**Exercise text**
=== Section Start ===

Friday, February 6, 2015

Passion, Purpose, and Call!


Pope Francis has declared 2015 the year dedicated to Consecrated Life.  CSA has proclaimed a day of welcome with an open house at our motherhouse in Fond du Lac, WI, on February 8.

I thought it would be a time to remember a few of those women who paved the way for the future of the Church in the United States with courage, commitment, and tenacity!

Source: Called to Serve (A History of Nuns in America) by Margaret M. McGinness
Story #1:
Approximately 1840 ~ (Archbishop of Indianapolis and Sisters of Providence)
“Bishop Hailandière’s strong opinions on the way the Sisters of Providence should live and work did not always coincide with those of Mother Theodore.  He challenged her authority on numerous occasions, and opened two convents while she was in France that he expected to fall outside her jurisdiction.  Because sisters living in those residences would be under his authority rather than Mother Theodore, the community would be divided into two, but the sisters themselves refused to live in those convents established by the bishop. The relationship between Hailandière and Mother Theodore grew from bad to worse as the bishop demanded complete authority over the community.  During one particularly contentious disagreement in 1847, the superior was locked in the bishop’s residence until she agreed to carry out his orders.  A day later, Mother Theodore was removed ‘as superior, released . . . from religious vows,’ and those sisters who agreed with her were threatened with excommunication.”

http://www.americancatholic.org/messenger/nov2006/feature2.asp#F4

Story #2:
“Hard work combined with extreme poverty created difficult situations for women religious. When several Pittsburgh Sisters of Mercy accepted an invitation to minister in Chicago, their new convent was a small, one story, unpainted building in poor condition. The poverty faced by the women was ‘extreme and they often had to depend on the generosity of the people for mere necessities.” The Sisters of Charity of Nazareth, according to community legend, usually walked barefoot to church to save wear and tear on a valuable commodity, putting their shoes on before entering the building.”

=== Section End ===

**Supplied information**
=== Section Start ===

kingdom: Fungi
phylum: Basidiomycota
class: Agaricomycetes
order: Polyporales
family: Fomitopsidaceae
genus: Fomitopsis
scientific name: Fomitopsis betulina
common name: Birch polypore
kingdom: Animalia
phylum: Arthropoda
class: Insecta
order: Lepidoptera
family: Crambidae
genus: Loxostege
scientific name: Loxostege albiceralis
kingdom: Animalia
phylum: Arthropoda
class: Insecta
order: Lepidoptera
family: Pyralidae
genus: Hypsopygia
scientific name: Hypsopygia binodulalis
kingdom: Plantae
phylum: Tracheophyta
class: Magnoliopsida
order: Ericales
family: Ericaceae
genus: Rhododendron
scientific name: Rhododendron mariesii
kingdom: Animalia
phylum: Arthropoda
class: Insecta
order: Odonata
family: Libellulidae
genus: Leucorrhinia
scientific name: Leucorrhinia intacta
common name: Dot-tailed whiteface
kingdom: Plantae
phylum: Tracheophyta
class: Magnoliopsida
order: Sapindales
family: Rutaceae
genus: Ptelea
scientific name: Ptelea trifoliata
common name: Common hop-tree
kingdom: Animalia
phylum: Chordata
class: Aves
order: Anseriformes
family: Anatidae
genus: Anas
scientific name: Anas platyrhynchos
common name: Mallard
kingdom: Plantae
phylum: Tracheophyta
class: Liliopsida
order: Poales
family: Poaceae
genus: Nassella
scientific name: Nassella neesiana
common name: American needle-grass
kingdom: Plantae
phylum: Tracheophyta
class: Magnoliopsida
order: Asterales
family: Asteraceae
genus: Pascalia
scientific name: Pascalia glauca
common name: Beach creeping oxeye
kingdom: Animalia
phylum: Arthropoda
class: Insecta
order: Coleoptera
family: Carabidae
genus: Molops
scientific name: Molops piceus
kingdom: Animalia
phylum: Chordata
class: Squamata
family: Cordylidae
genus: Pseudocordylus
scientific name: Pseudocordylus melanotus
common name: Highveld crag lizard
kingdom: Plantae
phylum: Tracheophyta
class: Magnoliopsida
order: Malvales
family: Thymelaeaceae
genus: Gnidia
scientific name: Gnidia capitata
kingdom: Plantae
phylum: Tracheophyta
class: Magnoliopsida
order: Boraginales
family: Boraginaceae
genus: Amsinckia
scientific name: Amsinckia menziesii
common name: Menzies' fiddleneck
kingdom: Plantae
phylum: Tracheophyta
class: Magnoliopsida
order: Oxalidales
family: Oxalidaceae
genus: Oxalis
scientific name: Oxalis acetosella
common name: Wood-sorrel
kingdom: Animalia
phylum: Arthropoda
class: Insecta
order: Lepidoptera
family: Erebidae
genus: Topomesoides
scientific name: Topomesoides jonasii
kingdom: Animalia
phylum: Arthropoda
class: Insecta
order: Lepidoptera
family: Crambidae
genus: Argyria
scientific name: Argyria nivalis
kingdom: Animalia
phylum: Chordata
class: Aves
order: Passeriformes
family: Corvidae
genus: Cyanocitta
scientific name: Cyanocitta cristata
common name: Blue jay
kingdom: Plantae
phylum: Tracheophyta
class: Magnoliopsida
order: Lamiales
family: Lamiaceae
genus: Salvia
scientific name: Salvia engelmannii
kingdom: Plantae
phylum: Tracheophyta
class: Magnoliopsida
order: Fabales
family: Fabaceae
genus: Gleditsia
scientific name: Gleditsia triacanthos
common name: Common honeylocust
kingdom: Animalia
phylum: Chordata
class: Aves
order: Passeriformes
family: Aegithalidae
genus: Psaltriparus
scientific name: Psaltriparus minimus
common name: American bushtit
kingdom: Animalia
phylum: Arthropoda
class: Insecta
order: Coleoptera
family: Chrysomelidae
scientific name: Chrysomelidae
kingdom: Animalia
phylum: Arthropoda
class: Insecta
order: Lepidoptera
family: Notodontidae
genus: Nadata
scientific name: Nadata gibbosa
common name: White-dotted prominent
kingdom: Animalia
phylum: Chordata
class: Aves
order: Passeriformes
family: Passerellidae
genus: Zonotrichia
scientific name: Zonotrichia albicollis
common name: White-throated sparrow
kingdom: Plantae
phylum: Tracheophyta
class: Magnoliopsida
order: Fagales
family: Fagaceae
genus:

=== Section End ===

**Tasks to complete**
1) In the blog post, what year was Mother Theodore locked in the bishop's residence during a disagreement?
2) Extract the blog post's text from "Pope Francis has" up to and including "on February 8.".

**Numbered responses**
1) 1847

2)
Pope Francis has declared 2015 the year dedicated to Consecrated Life.  CSA has proclaimed a day of welcome with an open house at our motherhouse in Fond du Lac, WI, on February 8.